Medicare Part D pays needlessly high brand-name drug prices

Mirror, Mirror on the Wall: Medicare Part D pays needlessly high brand-name drug prices compared with other OECD countries and with U.S. government programs

By Marc-André Gagnon, PhD. and Sidney Wolfe, MD.
Carleton University, School of Public Policy and Administration and Public Citizen, July 23, 2015

With $69.3 billion in prescription drug spending in 2013, Medicare Part D alone represents approximately 7% of the $993 billion global prescription drug market. Around 58% of Medicare Part D spending on prescription drugs is paid to brand-name manufacturers.

Despite its size, Medicare Part D is not allowed to “interfere with the negotiations between drug manufacturers and pharmacies and [Part D plan] sponsors” (P.L. 108-73, Section 1860D-11). Plan sponsors can obtain substantial rebates from both drug manufacturers and pharmacies, but the federal program is prohibited from leveraging its purchasing power to realize economies of scale due to this non- interference clause.

As this policy brief will show, by using previously unavailable data comparing U.S. brand-name drug prices with those of all other countries members of the Organization for Economic Co-operation and Development (OECD), Medicare Part D needlessly pays significantly higher prices than any other comparator countries. Moreover, even in comparison to other U.S. government programs such as Medicaid and the Veterans’ Benefits Administration (VBA), significantly higher prices are paid by Medicare Part D.


1. After including rebates, brand-name drugs cost Medicare Part D 198% of the median costs for the same brand-name drugs in the 31 OECD countries.

2. Medicare Part D pays on average 73% more than Medicaid and 80% more than the Veterans Benefits Administration (VBA) for brand-name drugs.

3. Medicare Part D would save from $15.2 billion to $16 billion a year if it could secure the same prices that Medicaid or VBA, respectively, receives on the same brand-name drugs.

4. While Medicaid and VBA often are used as benchmarks because of the rebates or discounts they secure, even these organizations pay higher prices than many OECD countries.

5. Under current Medicare Part D pricing, non-innovative “me-too” drugs are priced as much or more than older, equally effective versions. By currently paying inflated prices for drugs that do not provide value for money, Medicare Part D artificially increases the returns and incentives for non-innovative “me-too” drugs to the detriment of new innovative medicines for unmet needs.

6. Reducing brand-name drug prices would reduce the high level of cost-related non-adherence (people not filling their prescription for financial reasons) found in Part D, by reducing beneficiaries’ premiums and co-pays. In addition, since the government pays for the majority of Medicare Part D, taxpayers’ contribution would decrease by at least $11 billion every year.

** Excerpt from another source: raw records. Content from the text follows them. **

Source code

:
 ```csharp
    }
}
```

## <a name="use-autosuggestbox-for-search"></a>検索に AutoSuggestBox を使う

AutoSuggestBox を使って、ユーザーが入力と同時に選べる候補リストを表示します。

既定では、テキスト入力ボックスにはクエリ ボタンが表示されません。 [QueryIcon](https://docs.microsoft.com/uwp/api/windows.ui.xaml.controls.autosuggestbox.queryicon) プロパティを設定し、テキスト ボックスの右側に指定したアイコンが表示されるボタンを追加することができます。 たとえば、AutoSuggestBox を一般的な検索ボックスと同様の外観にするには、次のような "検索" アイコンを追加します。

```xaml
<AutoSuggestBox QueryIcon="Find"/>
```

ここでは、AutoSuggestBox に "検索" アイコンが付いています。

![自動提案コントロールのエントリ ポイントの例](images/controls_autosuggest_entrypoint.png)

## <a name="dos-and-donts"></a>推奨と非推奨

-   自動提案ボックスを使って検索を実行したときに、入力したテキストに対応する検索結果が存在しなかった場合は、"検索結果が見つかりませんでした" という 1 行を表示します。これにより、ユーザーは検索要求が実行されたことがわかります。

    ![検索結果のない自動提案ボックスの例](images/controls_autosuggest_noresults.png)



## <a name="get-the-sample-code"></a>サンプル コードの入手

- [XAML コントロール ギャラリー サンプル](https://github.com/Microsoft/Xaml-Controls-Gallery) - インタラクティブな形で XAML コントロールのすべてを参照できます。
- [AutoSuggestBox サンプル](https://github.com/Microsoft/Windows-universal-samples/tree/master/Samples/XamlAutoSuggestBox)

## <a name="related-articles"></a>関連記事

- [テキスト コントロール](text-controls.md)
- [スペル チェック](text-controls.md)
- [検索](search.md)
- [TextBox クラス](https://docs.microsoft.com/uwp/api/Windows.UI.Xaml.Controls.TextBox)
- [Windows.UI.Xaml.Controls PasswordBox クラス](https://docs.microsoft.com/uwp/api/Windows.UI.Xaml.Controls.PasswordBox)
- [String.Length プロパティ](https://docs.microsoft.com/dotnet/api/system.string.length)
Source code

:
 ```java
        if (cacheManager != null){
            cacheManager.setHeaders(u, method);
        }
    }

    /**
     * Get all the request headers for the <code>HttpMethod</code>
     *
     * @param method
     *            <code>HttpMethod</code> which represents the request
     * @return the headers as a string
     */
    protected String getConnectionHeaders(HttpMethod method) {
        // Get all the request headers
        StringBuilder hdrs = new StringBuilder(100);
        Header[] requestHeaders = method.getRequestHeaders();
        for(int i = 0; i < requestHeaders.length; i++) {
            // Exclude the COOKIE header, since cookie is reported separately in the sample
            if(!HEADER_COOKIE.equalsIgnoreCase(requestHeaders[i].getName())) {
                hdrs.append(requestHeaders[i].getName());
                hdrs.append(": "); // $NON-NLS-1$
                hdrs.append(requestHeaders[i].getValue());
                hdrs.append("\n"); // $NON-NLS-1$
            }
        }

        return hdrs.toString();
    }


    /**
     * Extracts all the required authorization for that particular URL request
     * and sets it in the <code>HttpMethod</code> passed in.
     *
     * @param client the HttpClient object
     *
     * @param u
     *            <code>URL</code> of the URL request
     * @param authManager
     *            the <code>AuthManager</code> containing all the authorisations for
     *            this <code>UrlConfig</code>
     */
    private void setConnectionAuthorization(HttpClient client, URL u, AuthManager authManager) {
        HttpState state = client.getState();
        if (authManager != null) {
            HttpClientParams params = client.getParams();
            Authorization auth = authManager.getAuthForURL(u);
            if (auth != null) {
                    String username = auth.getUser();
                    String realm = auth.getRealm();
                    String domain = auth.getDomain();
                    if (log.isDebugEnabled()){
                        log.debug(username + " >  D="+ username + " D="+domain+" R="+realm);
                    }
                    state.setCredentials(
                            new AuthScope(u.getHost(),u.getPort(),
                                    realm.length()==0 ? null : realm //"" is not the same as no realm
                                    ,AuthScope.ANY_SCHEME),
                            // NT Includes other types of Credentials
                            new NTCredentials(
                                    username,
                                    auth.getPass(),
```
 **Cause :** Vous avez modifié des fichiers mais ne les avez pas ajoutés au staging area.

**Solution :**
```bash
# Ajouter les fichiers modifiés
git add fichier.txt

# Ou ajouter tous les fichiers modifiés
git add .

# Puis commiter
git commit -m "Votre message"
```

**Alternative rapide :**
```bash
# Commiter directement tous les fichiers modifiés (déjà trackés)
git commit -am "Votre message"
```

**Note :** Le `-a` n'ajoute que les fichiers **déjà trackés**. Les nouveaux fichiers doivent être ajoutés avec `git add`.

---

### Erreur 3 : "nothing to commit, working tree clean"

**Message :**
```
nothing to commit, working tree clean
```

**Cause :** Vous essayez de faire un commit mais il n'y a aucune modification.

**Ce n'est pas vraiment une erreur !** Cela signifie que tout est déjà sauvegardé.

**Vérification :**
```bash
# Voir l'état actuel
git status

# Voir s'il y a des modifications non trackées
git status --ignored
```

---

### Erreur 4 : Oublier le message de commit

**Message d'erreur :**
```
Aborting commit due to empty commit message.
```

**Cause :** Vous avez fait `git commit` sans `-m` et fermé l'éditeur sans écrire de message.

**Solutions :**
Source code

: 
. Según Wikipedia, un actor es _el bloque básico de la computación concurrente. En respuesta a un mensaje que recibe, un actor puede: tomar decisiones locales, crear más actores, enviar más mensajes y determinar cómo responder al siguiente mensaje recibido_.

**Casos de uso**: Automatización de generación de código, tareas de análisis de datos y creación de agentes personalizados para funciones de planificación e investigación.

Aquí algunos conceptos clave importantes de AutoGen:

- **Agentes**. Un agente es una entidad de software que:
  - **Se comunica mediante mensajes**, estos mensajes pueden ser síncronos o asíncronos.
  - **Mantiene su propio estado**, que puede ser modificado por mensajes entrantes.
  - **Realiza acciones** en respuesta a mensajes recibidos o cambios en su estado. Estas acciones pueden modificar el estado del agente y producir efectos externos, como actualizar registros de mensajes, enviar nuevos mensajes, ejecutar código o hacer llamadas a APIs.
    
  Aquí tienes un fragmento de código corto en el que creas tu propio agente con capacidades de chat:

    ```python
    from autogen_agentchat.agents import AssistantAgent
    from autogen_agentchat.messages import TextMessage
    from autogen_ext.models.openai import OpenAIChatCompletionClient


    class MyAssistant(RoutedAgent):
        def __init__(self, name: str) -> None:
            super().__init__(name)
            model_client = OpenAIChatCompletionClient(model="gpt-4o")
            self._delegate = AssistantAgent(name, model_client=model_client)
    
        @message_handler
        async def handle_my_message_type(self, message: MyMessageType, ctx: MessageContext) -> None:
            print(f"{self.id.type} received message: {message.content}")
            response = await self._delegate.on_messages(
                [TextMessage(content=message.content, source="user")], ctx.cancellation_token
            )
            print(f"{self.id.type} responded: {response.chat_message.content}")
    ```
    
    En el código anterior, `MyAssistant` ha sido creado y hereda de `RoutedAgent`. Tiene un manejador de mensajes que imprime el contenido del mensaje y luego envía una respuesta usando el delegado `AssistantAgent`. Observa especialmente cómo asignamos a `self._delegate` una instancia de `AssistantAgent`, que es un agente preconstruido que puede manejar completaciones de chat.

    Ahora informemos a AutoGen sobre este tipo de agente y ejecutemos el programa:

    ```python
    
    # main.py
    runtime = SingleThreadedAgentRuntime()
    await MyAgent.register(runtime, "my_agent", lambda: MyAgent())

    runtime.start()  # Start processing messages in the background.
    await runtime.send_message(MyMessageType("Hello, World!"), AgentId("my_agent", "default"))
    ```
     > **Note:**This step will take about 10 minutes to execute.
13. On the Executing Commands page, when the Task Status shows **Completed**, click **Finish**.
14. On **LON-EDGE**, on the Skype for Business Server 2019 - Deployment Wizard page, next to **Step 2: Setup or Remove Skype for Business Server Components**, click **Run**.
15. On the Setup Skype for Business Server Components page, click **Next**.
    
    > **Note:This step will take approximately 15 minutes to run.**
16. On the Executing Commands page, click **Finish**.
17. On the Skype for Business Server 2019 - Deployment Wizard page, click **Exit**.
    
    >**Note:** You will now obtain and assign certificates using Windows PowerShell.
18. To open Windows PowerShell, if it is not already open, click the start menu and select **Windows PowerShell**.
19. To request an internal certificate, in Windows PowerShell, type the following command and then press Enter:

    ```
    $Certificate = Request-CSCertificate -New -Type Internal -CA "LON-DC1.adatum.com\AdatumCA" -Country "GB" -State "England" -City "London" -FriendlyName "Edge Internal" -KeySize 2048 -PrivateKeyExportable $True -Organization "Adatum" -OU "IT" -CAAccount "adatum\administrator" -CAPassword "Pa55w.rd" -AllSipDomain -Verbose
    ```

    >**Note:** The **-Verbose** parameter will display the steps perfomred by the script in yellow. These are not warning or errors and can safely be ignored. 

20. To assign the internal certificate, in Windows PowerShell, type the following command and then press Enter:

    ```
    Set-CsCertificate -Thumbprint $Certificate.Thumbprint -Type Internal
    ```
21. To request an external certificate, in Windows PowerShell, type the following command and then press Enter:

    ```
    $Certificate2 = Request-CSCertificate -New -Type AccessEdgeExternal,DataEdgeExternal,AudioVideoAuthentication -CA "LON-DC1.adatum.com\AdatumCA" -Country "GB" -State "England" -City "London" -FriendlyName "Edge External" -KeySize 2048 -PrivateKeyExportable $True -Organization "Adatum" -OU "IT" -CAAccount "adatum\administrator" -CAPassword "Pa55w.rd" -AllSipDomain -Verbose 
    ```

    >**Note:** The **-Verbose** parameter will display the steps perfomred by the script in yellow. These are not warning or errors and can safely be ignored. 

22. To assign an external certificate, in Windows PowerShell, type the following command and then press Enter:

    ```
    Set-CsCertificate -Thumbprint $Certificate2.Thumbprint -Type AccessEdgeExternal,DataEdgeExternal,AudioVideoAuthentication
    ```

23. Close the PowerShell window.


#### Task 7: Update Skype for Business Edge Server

From the Conclusions and Policy Considerations

The after-rebate prices Medicare Part D plan sponsors pay for brand-name drugs remain significantly higher than the current market prices found in other countries or in other programs such as Medicaid or VBA. Medicare Part D would save between $15.2 billion and $16 billion a year if it could obtain the same manufacturer prices that Medicaid or VBA, respectively, obtains for the same brand-name drugs. Lower brand-name drug prices for Medicare Part D not only would generate savings, but, by increasing patient access to prescribed drugs, it also could improve adherence to treatments by reducing the high level of cost-related non-adherence found in Medicare Part D.

While Medicaid and VBA obtain almost equivalent brand-name price levels, they create completely different incentives for pharmaceutical R&D. The unconditional “basic rebates” of Medicaid foster the current business of developing me-too drugs while creating an incentive to artificially inflate official prices. The proactive drug formulary management of VBA maximizes therapeutic value for every dollar spent and thus provides greater incentives for producing more innovative products.

The main argument against managed formularies is that such formularies restrict patients’ choices. Indeed, managed formularies do not reimburse all new drugs, only those that provide value for money. However, freedom of choice is never at stake, since patients can decide to pay out of pocket for the drugs or treatments they desire, even if clinical evidence shows that these treatments do not provide therapeutic value for money. A managed formulary for prescription drugs does not reduce freedom of choice; it only reduces the freedom to needlessly waste taxpayers’ money.

Policy Brief (19 pages):



By Don McCanne, MD

This report compares drug spending in the United States with other OECD nations and contrasts the higher prices in Medicare Part D with the lower prices in the Veterans’ Benefits Administration (VBA) and the Medicaid programs. Although supporters of the Medicare Part D drug program continue to tout the savings from the plans, this report shows us how we would be far better off if we used a public purchasing program such as that of the VBA instead of depending on competition of private pharmacy benefit managers wherein the government is prohibited from interfering in negotiations.

This report provides data that can be used to refute PhRMA’s contention that “fundamentally alter(ing) the structure of the successful Medicare Part D program would hurt both taxpayers and beneficiaries” (WSJ Pharmalot, July 23). To the contrary, it would help both taxpayers and beneficiaries.